§ GIVEN DATA
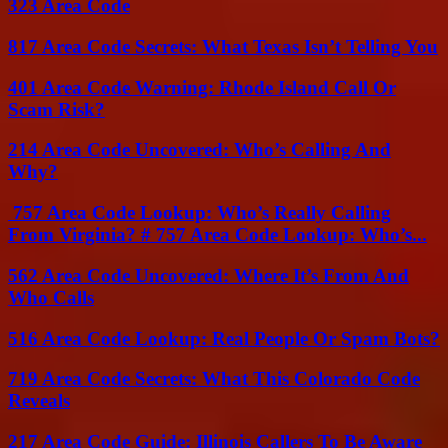
323 Area Code
817 Area Code Secrets: What Texas Isn’t Telling You
401 Area Code Warning: Rhode Island Call Or
Scam Risk?
214 Area Code Uncovered: Who’s Calling And
Why?
757 Area Code Lookup: Who’s Really Calling
From Virginia? # 757 Area Code Lookup: Who’s...
562 Area Code Uncovered: Where It’s From And
Who Calls
516 Area Code Lookup: Real People Or Spam Bots?
719 Area Code Secrets: What This Colorado Code
Reveals
217 Area Code Guide: Illinois Callers To Be Aware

§ EXERCISE OBJECTIVE
Put the text read from the rows above into a Markdown table with two columns, Number and Text, giving one line per entry and skipping blank lines. Leave the pictures out.

§ REPLY TO THE TASK
| Number | Text |
|---|---|
| 1 | 323 Area Code |
| 2 | 817 Area Code Secrets: What Texas Isn’t Telling You |
| 3 | 401 Area Code Warning: Rhode Island Call Or |
| 4 | Scam Risk? |
| 5 | 214 Area Code Uncovered: Who’s Calling And |
| 6 | Why? |
| 7 | 757 Area Code Lookup: Who’s Really Calling |
| 8 | From Virginia? # 757 Area Code Lookup: Who’s... |
| 9 | 562 Area Code Uncovered: Where It’s From And |
| 10 | Who Calls |
| 11 | 516 Area Code Lookup: Real People Or Spam Bots? |
| 12 | 719 Area Code Secrets: What This Colorado Code |
| 13 | Reveals |
| 14 | 217 Area Code Guide: Illinois Callers To Be Aware |